Mike, I realize that. If you look around, GDNet really are the only forums for the industry. And I am old school in using the internet, I started with mail/ftp/usenet and have really never paid attention to anything "social media". Too me internet is e-mail, forums, and web sites. I really don't use any of the more modern stuff.

Aardvajk, I understand all if that. I have been doing this for 41 years now. I was part of the group of people who invented the modern process by which you make games. If you can find someone with more experience to guide me, I'd love to hear from them. But I actually know, or at least met, most of those people a long time ago. In the early days of your industry Dan Bunton taught me a lot about it, we used to see each other at conventions a lot and were kind of fans of each other's work. I really have been at this a while, and accepted being talked down too by people with half-my years of experience with it for literally decades. There comes a point where you just don't care about their egos anymore, and you just start speaking with the knowledge you actually do have... no matter how much that upsets them.

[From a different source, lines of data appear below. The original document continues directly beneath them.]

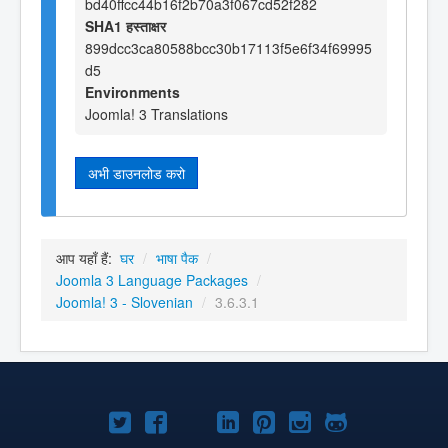
bd40ffcc44b16f2b70a3f067cd52f282
SHA1 हस्ताक्षर
899dcc3ca80588bcc30b17113f5e6f34f69995
d5
Environments
Joomla! 3 Translations
अभी डाउनलोड करो
आप यहाँ हैं:
घर
/
भाषा पैक
/
Joomla 3 Language Packages
/
Joomla! 3 - Slovenian
/
3.6.3.1
Joomla!
Joomla!
Joomla!
Joomla!
Joomla!
Joomla!
Joomla!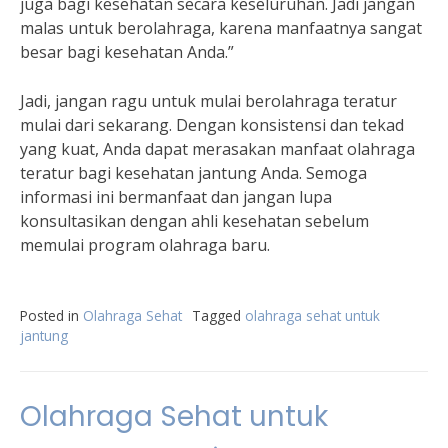
juga bagi kesehatan secara keseluruhan. Jadi jangan
malas untuk berolahraga, karena manfaatnya sangat
besar bagi kesehatan Anda.”
Jadi, jangan ragu untuk mulai berolahraga teratur
mulai dari sekarang. Dengan konsistensi dan tekad
yang kuat, Anda dapat merasakan manfaat olahraga
teratur bagi kesehatan jantung Anda. Semoga
informasi ini bermanfaat dan jangan lupa
konsultasikan dengan ahli kesehatan sebelum
memulai program olahraga baru.
Posted in
Olahraga Sehat
Tagged
olahraga sehat untuk
jantung
Olahraga Sehat untuk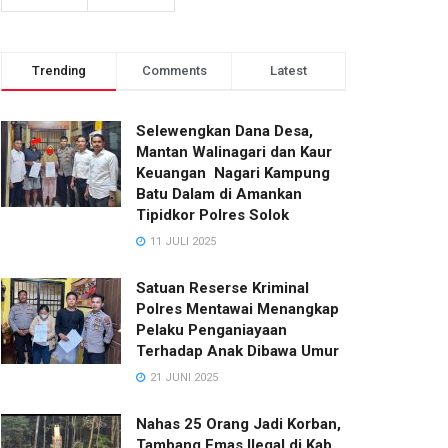
Trending
Comments
Latest
Selewengkan Dana Desa,
Mantan Walinagari dan Kaur
Keuangan Nagari Kampung
Batu Dalam di Amankan
Tipidkor Polres Solok
11 JULI 2025
Satuan Reserse Kriminal
Polres Mentawai Menangkap
Pelaku Penganiayaan
Terhadap Anak Dibawa Umur
21 JUNI 2025
Nahas 25 Orang Jadi Korban,
Tambang Emas Ilegal di Kab.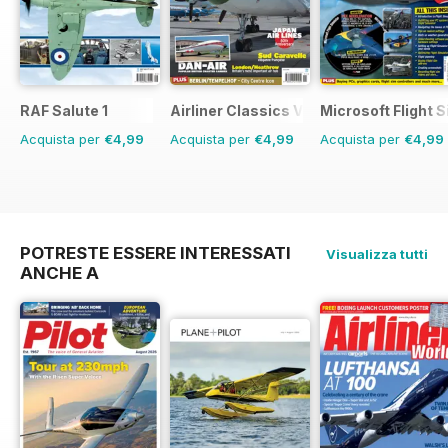
RAF Salute 1
Airliner Classics Volume 3
Microsoft Flight S
Acquista per
€4,99
Acquista per
€4,99
Acquista per
€4,99
POTRESTE ESSERE INTERESSATI
Visualizza tutti
ANCHE A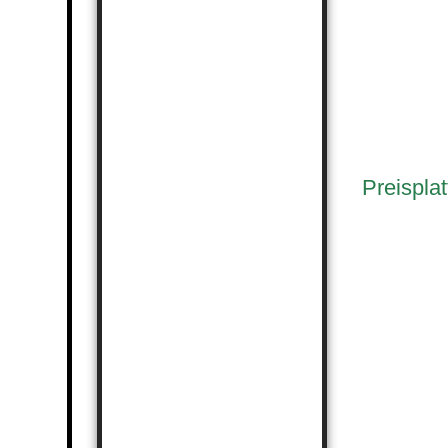
Preispla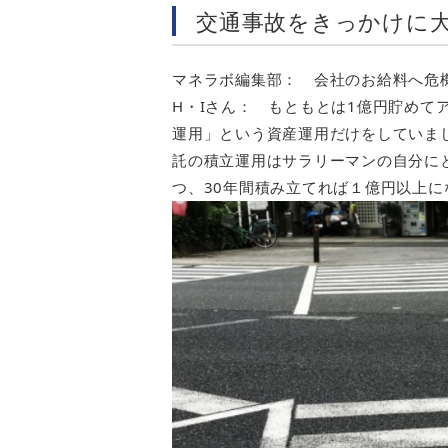
交通事故をきっかけに
マネラボ編集部： 会社のお給料へ危
H・Iさん： もともとは1億円貯めて
運用」という資産運用だけをしていま
託の積立運用はサラリーマンの自分に
つ、30年間積み立てれば１億円以上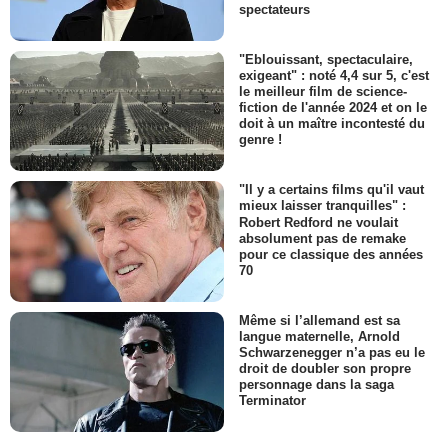
spectateurs
"Eblouissant, spectaculaire,
exigeant" : noté 4,4 sur 5, c'est
le meilleur film de science-
fiction de l'année 2024 et on le
doit à un maître incontesté du
genre !
"Il y a certains films qu'il vaut
mieux laisser tranquilles" :
Robert Redford ne voulait
absolument pas de remake
pour ce classique des années
70
Même si l’allemand est sa
langue maternelle, Arnold
Schwarzenegger n’a pas eu le
droit de doubler son propre
personnage dans la saga
Terminator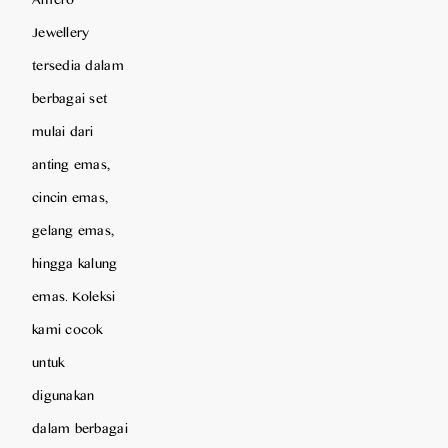
Jewellery
tersedia dalam
berbagai set
mulai dari
anting emas,
cincin emas,
gelang emas,
hingga kalung
emas. Koleksi
kami cocok
untuk
digunakan
dalam berbagai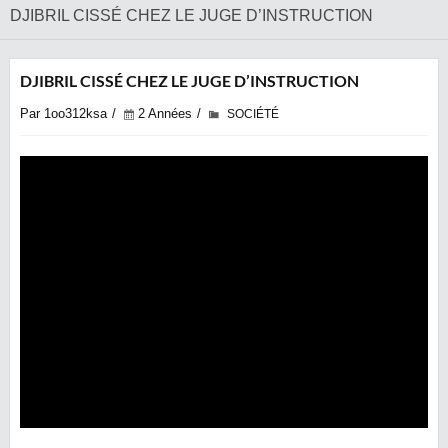
DJIBRIL CISSÉ CHEZ LE JUGE D’INSTRUCTION
DJIBRIL CISSÉ CHEZ LE JUGE D’INSTRUCTION
Par 1oo312ksa
2 Années
SOCIÉTÉ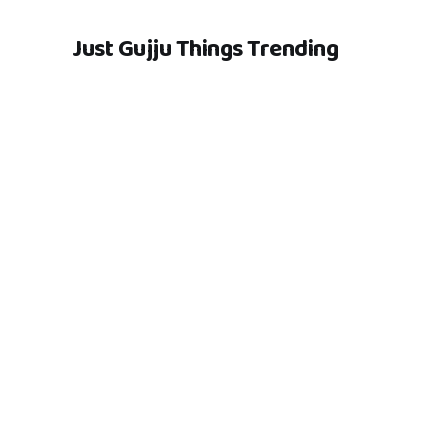
Just Gujju Things Trending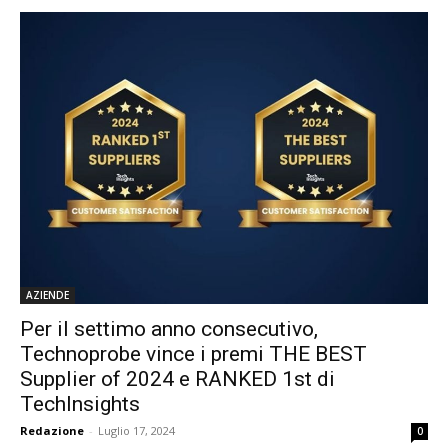
AZIENDE
Per il settimo anno consecutivo,
Technoprobe vince i premi THE BEST
Supplier of 2024 e RANKED 1st di
TechInsights
Redazione
-
Luglio 17, 2024
0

"I wish that I could live it all again."

Yeah, you seem really secure and comfortable in yourself. This is, after all, only your third or fourth thread on the subject of how great you are :)

My, this is such a productive and even-tempered thread where we're all treating one another with such respect, isn't it? Oh wait.

Kavik, I think a better venue for posting these sorts of things in the future would be a developer journal. The forums are not for "project updates."

This topic is closed to new replies.